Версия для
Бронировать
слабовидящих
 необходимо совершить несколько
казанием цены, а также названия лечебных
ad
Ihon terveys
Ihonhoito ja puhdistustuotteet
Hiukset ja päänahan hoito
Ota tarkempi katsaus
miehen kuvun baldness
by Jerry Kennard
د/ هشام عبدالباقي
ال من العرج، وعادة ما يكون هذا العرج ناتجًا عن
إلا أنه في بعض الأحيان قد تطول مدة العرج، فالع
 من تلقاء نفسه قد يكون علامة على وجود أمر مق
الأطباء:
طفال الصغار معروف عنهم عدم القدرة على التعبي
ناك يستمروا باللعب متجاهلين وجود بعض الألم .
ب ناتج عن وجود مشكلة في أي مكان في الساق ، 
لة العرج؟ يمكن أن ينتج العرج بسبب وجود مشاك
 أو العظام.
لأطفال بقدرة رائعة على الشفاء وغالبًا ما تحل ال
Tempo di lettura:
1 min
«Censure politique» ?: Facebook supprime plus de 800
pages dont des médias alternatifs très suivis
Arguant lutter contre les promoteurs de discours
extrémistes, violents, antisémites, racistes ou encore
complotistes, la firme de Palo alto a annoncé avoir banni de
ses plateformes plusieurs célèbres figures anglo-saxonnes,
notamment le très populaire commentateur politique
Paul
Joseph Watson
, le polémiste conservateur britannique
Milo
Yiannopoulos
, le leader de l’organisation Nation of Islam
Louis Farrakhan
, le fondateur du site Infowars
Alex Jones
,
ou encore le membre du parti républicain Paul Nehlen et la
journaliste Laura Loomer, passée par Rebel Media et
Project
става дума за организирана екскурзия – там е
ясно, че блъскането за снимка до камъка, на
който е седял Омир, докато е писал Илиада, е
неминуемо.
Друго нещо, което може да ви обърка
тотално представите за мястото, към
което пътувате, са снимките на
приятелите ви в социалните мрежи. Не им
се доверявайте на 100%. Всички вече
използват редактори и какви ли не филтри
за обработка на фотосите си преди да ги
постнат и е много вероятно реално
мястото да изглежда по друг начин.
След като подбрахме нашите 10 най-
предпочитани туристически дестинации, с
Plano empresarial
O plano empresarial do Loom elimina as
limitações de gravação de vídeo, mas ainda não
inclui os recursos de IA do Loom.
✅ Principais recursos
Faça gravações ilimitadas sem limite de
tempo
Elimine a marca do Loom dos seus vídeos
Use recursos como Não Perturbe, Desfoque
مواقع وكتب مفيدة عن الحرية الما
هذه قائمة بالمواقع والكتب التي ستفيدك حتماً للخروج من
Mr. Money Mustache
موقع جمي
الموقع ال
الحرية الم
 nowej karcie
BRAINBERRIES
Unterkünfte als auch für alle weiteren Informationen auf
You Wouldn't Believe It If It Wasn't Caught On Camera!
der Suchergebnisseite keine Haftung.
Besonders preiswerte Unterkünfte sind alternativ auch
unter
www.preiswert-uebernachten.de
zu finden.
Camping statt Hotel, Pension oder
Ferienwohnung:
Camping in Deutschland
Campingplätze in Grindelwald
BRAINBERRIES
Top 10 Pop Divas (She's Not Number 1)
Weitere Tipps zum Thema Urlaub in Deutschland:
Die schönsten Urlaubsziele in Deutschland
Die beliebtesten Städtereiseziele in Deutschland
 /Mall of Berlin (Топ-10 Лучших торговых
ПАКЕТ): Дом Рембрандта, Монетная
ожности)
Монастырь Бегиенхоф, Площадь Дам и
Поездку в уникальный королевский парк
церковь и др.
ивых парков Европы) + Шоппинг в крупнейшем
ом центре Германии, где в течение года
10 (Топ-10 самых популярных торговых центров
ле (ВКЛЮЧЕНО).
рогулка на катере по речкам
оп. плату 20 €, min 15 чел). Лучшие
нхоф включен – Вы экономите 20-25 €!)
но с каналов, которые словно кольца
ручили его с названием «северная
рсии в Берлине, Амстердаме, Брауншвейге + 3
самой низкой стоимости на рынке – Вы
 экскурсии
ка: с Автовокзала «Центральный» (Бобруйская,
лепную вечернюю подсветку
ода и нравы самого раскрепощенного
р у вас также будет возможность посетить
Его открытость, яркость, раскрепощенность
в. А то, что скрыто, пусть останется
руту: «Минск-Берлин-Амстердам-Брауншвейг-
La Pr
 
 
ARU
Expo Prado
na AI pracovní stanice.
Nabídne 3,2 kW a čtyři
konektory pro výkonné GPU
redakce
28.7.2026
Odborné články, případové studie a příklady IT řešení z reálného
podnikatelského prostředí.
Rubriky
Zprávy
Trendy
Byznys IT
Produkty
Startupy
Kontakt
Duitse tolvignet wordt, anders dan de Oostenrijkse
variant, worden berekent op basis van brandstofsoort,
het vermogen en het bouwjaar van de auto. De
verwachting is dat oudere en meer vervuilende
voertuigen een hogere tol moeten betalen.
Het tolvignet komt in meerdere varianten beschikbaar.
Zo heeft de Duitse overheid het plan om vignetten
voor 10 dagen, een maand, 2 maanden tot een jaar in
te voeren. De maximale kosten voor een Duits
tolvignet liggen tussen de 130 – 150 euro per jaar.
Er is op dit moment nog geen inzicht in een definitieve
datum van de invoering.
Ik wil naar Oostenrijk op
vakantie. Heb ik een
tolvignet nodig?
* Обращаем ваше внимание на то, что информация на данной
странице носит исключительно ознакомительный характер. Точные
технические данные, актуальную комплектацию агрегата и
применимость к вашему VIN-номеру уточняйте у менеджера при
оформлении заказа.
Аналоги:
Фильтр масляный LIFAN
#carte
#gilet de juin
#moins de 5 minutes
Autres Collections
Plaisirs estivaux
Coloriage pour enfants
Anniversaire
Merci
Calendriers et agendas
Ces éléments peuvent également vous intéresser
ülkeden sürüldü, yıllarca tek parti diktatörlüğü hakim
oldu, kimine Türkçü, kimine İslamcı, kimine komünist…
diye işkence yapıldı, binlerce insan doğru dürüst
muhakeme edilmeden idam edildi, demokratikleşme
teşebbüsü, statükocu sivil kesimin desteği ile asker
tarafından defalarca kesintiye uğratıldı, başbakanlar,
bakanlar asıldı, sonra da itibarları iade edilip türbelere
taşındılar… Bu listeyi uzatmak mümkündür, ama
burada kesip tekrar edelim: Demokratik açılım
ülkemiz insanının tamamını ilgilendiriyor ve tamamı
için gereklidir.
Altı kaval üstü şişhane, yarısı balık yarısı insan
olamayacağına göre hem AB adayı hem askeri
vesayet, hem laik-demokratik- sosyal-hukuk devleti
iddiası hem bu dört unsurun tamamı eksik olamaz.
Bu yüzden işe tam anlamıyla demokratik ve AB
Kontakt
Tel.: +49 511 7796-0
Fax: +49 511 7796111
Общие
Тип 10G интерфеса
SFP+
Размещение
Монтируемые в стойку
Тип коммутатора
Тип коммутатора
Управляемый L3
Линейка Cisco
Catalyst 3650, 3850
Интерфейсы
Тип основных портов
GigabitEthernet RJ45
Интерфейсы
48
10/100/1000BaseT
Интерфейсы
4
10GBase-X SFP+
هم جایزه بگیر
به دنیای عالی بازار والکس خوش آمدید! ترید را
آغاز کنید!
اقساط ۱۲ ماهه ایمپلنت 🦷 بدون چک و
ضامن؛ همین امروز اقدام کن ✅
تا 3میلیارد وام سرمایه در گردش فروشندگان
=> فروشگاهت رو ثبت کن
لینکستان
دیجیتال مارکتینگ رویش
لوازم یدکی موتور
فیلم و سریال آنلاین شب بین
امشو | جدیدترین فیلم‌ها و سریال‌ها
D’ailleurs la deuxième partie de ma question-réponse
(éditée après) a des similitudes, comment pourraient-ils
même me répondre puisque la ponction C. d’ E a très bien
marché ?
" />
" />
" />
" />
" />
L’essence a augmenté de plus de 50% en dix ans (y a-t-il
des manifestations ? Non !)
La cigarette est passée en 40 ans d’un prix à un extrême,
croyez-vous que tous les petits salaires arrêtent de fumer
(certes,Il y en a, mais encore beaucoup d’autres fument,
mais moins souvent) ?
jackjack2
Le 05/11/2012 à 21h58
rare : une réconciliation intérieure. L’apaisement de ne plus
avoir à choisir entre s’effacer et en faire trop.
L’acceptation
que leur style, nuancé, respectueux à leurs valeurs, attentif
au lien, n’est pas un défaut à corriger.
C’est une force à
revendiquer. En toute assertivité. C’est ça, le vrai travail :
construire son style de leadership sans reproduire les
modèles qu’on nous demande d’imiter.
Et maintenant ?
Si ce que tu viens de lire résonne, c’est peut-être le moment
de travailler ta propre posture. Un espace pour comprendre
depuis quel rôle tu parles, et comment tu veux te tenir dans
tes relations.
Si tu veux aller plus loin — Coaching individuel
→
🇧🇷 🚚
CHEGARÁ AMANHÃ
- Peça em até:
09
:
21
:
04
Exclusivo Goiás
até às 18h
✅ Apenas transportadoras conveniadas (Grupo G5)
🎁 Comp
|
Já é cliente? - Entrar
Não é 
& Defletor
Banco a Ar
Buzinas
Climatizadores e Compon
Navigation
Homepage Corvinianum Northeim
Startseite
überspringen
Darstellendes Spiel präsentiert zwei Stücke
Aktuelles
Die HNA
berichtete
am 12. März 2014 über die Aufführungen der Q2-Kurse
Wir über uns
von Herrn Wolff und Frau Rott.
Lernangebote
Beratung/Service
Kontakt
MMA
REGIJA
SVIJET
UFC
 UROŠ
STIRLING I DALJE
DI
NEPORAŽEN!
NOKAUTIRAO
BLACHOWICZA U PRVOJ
· · · · ·
__Job__
Copy the material word for word, starting at its first line and ending with the line that contains "limitações de gravação".

__Completed task__
Версия для
Бронировать
слабовидящих
 необходимо совершить несколько
казанием цены, а также названия лечебных
ad
Ihon terveys
Ihonhoito ja puhdistustuotteet
Hiukset ja päänahan hoito
Ota tarkempi katsaus
miehen kuvun baldness
by Jerry Kennard
د/ هشام عبدالباقي
ال من العرج، وعادة ما يكون هذا العرج ناتجًا عن
إلا أنه في بعض الأحيان قد تطول مدة العرج، فالع
 من تلقاء نفسه قد يكون علامة على وجود أمر مق
الأطباء:
طفال الصغار معروف عنهم عدم القدرة على التعبي
ناك يستمروا باللعب متجاهلين وجود بعض الألم .
ب ناتج عن وجود مشكلة في أي مكان في الساق ، 
لة العرج؟ يمكن أن ينتج العرج بسبب وجود مشاك
 أو العظام.
لأطفال بقدرة رائعة على الشفاء وغالبًا ما تحل ال
Tempo di lettura:
1 min
«Censure politique» ?: Facebook supprime plus de 800
pages dont des médias alternatifs très suivis
Arguant lutter contre les promoteurs de discours
extrémistes, violents, antisémites, racistes ou encore
complotistes, la firme de Palo alto a annoncé avoir banni de
ses plateformes plusieurs célèbres figures anglo-saxonnes,
notamment le très populaire commentateur politique
Paul
Joseph Watson
, le polémiste conservateur britannique
Milo
Yiannopoulos
, le leader de l’organisation Nation of Islam
Louis Farrakhan
, le fondateur du site Infowars
Alex Jones
,
ou encore le membre du parti républicain Paul Nehlen et la
journaliste Laura Loomer, passée par Rebel Media et
Project
става дума за организирана екскурзия – там е
ясно, че блъскането за снимка до камъка, на
който е седял Омир, докато е писал Илиада, е
неминуемо.
Друго нещо, което може да ви обърка
тотално представите за мястото, към
което пътувате, са снимките на
приятелите ви в социалните мрежи. Не им
се доверявайте на 100%. Всички вече
използват редактори и какви ли не филтри
за обработка на фотосите си преди да ги
постнат и е много вероятно реално
мястото да изглежда по друг начин.
След като подбрахме нашите 10 най-
предпочитани туристически дестинации, с
Plano empresarial
O plano empresarial do Loom elimina as
limitações de gravação de vídeo, mas ainda não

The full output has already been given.